(Request):
Reproduce the text of the email on the TokuDB lock deadlock between "On Mon, Aug" and "lock timer pops.", inclusive.

(Supplied passage):
------------------------------------------------------------------------
On Aug 15, 2016 7:26 PM, "Rich Prohaska" <prohaska7@xxxxxxxxx> wrote:

Hello Kristian,
I have a prototype of the TokuFT code that will cause ALL lock waiters to
call their killed callback here: https://github.com/
prohaska7/tokuft/tree/kill_lockers

On Mon, Aug 15, 2016 at 11:51 AM, Rich Prohaska <prohaska7@xxxxxxxxx> wrote:

> Hello Kristian,
> See attached snapshot of slave threads and tokudb locks.  Thread 16 is
> waiting for a tokudb lock held by thread 16, which is waiting for a tokudb
> lock held by thread 14.  Thread 14 is waiting for a prior transaction to
> complete, presumably either thread 15 or 16.  So, we have a deadlock that
> tokudb can not detect because the ordering constraint is not available to
> tokudb.  I assume that the optimistic scheduler killed thread 16, but since
> tokudb does not implement the kill_query function, the deadlock is only
> resolved when the tokudb lock timer pops.
------------------------------------------------------------------------
(Available data):
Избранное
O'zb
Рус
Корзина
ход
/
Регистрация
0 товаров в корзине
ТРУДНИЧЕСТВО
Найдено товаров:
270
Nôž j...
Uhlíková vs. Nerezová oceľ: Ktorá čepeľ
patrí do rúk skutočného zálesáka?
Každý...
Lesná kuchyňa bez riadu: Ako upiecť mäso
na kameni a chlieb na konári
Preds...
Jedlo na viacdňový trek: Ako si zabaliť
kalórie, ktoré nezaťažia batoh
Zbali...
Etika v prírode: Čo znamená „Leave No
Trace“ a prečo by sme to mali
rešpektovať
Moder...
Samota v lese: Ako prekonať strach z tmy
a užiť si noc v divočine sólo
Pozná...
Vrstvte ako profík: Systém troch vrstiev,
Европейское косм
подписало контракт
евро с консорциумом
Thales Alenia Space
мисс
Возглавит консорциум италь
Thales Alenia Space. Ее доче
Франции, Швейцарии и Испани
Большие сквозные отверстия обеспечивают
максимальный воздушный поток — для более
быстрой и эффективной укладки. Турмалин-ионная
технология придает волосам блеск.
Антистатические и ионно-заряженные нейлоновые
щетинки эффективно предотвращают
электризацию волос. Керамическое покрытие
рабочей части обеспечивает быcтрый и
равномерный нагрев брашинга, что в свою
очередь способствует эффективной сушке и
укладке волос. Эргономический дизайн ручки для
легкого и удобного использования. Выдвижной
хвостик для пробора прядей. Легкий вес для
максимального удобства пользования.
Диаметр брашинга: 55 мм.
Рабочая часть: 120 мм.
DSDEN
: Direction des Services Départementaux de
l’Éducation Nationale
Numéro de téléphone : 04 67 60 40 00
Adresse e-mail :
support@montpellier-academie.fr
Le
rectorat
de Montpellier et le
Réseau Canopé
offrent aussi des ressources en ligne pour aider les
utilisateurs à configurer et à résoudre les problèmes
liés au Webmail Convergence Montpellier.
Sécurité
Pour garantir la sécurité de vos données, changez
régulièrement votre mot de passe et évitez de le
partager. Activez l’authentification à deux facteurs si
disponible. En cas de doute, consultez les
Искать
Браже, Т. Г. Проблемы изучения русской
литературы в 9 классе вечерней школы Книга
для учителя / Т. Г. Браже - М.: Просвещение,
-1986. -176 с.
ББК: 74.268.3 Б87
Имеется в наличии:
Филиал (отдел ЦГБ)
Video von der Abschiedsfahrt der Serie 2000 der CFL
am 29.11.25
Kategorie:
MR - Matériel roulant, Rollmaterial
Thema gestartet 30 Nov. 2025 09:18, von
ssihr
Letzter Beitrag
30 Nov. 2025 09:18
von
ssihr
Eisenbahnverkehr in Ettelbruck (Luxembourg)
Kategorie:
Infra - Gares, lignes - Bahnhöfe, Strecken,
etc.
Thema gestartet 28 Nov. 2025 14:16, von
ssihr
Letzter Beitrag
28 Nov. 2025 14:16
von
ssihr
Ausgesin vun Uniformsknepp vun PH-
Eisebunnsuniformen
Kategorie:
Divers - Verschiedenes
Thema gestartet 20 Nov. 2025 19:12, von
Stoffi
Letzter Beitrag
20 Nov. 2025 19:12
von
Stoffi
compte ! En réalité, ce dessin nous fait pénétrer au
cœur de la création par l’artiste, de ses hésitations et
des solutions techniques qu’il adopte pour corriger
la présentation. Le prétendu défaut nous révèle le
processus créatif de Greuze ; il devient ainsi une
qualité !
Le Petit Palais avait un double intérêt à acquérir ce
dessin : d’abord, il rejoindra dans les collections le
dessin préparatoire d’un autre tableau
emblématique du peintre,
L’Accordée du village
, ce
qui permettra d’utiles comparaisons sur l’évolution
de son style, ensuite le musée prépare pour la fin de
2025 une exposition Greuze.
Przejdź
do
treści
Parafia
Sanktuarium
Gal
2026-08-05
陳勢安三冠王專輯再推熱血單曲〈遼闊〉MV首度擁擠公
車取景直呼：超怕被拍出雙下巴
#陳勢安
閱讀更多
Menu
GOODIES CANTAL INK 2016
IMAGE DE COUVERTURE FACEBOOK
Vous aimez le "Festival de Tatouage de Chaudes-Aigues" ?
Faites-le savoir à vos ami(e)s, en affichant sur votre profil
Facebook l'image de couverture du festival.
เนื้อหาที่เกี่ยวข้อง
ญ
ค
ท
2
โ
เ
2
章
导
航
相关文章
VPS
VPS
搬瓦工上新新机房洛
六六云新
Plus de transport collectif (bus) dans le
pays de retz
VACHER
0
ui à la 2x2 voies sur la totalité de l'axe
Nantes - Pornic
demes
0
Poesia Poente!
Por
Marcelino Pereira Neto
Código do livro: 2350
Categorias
------------------------------------------------------------------------
(Answer box):
On Mon, Aug 15, 2016 at 11:51 AM, Rich Prohaska <prohaska7@xxxxxxxxx> wrote:

> Hello Kristian,
> See attached snapshot of slave threads and tokudb locks.  Thread 16 is
> waiting for a tokudb lock held by thread 16, which is waiting for a tokudb
> lock held by thread 14.  Thread 14 is waiting for a prior transaction to
> complete, presumably either thread 15 or 16.  So, we have a deadlock that
> tokudb can not detect because the ordering constraint is not available to
> tokudb.  I assume that the optimistic scheduler killed thread 16, but since
> tokudb does not implement the kill_query function, the deadlock is only
> resolved when the tokudb lock timer pops.